Top investors with more than $10tn in assets under management have said they will shun venture capital funds in the year ahead in a worrying signal as the UK tries to get more cash flowing from big investors into start-ups.
In a new survey of 178 top institutional investors by Preqin, some 68 per cent of investors indicated their venture capital [VC] portfolio was overvalued.
Three quarters of those surveyed said they planned to commit less than $50m into VC funds in the next 12 months, in a worrying sign for VCs after a torrid year for fundraising.
The figures signal lingering skittishness over venture capital as an asset class after a plunge in valuations of early-stage companies over the past year. Funding figures have fallen sharply from a blockbuster 2021 and 2022 as rising interest rates brought a close to a decade of cheap cash fuelling the sector.
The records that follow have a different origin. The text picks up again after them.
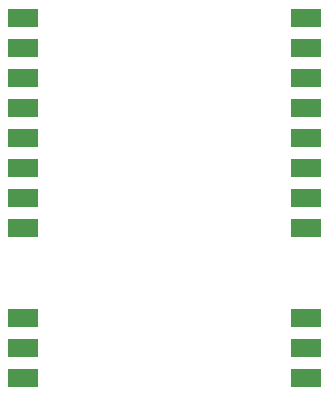
<source format=gbr>
%TF.GenerationSoftware,KiCad,Pcbnew,8.0.1*%
%TF.CreationDate,2024-04-03T20:26:05-05:00*%
%TF.ProjectId,meshtastic-diy,6d657368-7461-4737-9469-632d6469792e,2.1*%
%TF.SameCoordinates,Original*%
%TF.FileFunction,Paste,Bot*%
%TF.FilePolarity,Positive*%
%FSLAX46Y46*%
G04 Gerber Fmt 4.6, Leading zero omitted, Abs format (unit mm)*
G04 Created by KiCad (PCBNEW 8.0.1) date 2024-04-03 20:26:05*
%MOMM*%
%LPD*%
G01*
G04 APERTURE LIST*
%ADD10R,2.500000X1.500000*%
G04 APERTURE END LIST*
D10*
%TO.C,U3*%
X144500000Y-116890000D03*
X144500000Y-114350000D03*
X144500000Y-111810000D03*
X144500000Y-104190000D03*
X144500000Y-101650000D03*
X144500000Y-99110000D03*
X144500000Y-96570000D03*
X144500000Y-94030000D03*
X144500000Y-91490000D03*
X144500000Y-88950000D03*
X144500000Y-86410000D03*
X168500000Y-86410000D03*
X168500000Y-88950000D03*
X168500000Y-91490000D03*
X168500000Y-94030000D03*
X168500000Y-96570000D03*
X168500000Y-99110000D03*
X168500000Y-101650000D03*
X168500000Y-104190000D03*
X168500000Y-111810000D03*
X168500000Y-114350000D03*
X168500000Y-116890000D03*
%TD*%
M02*

</source>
Ministers in the UK have launched an offensive in the UK to try and boost the amount of cash flowing into start-ups in the UK, with a group of top investors backing a move to allocate more than five per cent of their assets to unlisted start-ups.
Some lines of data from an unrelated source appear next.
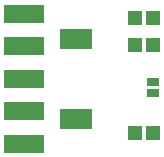
<source format=gbs>
G04 #@! TF.FileFunction,Soldermask,Bot*
%FSLAX46Y46*%
G04 Gerber Fmt 4.6, Leading zero omitted, Abs format (unit mm)*
G04 Created by KiCad (PCBNEW 4.0.7-e2-6376~58~ubuntu16.04.1) date Thu Aug  2 19:24:01 2018*
%MOMM*%
%LPD*%
G01*
G04 APERTURE LIST*
%ADD10C,0.100000*%
%ADD11R,1.200000X1.150000*%
%ADD12R,1.370000X1.670000*%
%ADD13R,1.000000X0.800000*%
%ADD14R,3.400000X1.650000*%
G04 APERTURE END LIST*
D10*
D11*
X164925000Y-93050000D03*
X163425000Y-93050000D03*
X164925000Y-102775000D03*
X163425000Y-102775000D03*
X164925000Y-95375000D03*
X163425000Y-95375000D03*
D12*
X157785000Y-94800000D03*
X159065000Y-94800000D03*
X159065000Y-101600000D03*
X157785000Y-101600000D03*
D13*
X164925000Y-99400000D03*
X164925000Y-98500000D03*
D14*
X154025000Y-103675000D03*
X154025000Y-100925000D03*
X154025000Y-98175000D03*
X154025000Y-95425000D03*
X154025000Y-92675000D03*
M02*

</source>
Chancellor Jeremy Hunt has said unlocking the cash will boost “investment in our most promising companies, driving growth in the UK”.
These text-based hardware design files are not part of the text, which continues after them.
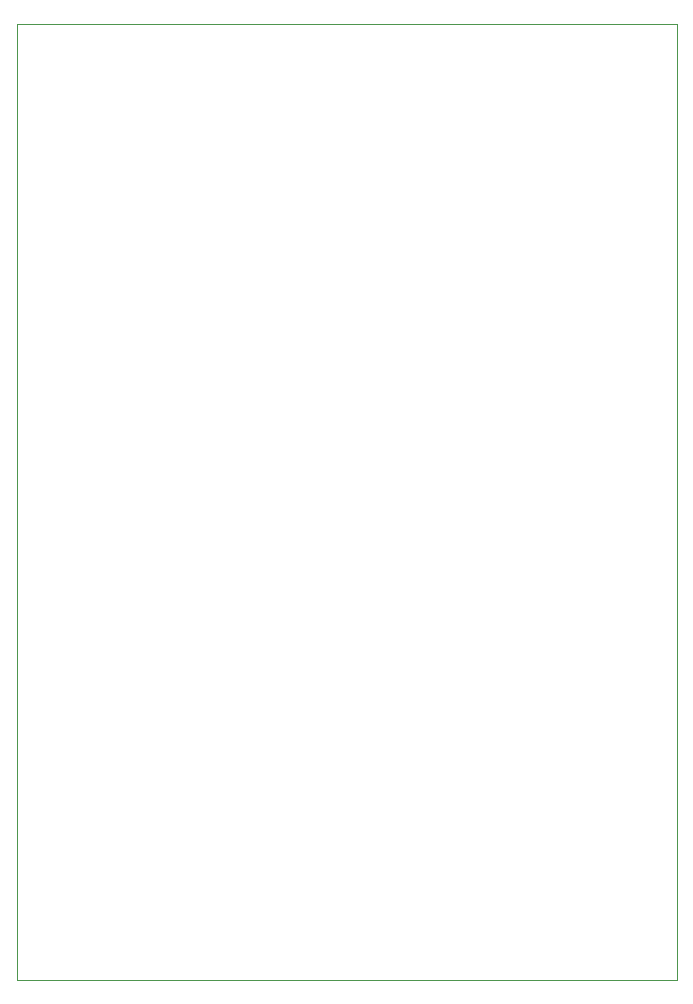
<source format=gbr>
G04 #@! TF.GenerationSoftware,KiCad,Pcbnew,(5.1.5)-3*
G04 #@! TF.CreationDate,2021-06-07T18:41:19+02:00*
G04 #@! TF.ProjectId,IotHenHouse,496f7448-656e-4486-9f75-73652e6b6963,rev?*
G04 #@! TF.SameCoordinates,Original*
G04 #@! TF.FileFunction,Profile,NP*
%FSLAX46Y46*%
G04 Gerber Fmt 4.6, Leading zero omitted, Abs format (unit mm)*
G04 Created by KiCad (PCBNEW (5.1.5)-3) date 2021-06-07 18:41:19*
%MOMM*%
%LPD*%
G04 APERTURE LIST*
%ADD10C,0.050000*%
G04 APERTURE END LIST*
D10*
X90805000Y-56896000D02*
X90805000Y-74295000D01*
X34925000Y-56896000D02*
X90805000Y-56896000D01*
X34925000Y-56896000D02*
X34925000Y-137795000D01*
X90805000Y-137795000D02*
X90805000Y-74295000D01*
X34925000Y-137795000D02*
X90805000Y-137795000D01*
M02*

</source>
Cameron Joyce, head of private equity at Preqin said the figures in the survey showed investors are still striking a “cautious tone”, although there “may be some light at the end of the tunnel” as investors indicated an uptick in wider investment in private asset classes.
“As confidence starts to grow that we are approaching or have already hit the bottom of the market, investors look set to continue to deploy capital to private assets throughout [the third and fourth quarters],” he added.
Allocations to private assets are set to grow further more broadly, with just five per cent of investors surveyed planning to sell down their private capital allocations in the next 12 months, and over a quarter planning to increase allocations.
Over a third said they planned to ramp up the amount of cash they were investing in private equity.
The number of private equity deals in the UK fell to 689 from 909 last year, with just 327 deals worth £32bn done in the smaller mid-market, where transactions were expected to recover more sharply, according to the latest deal tracker from KPMG.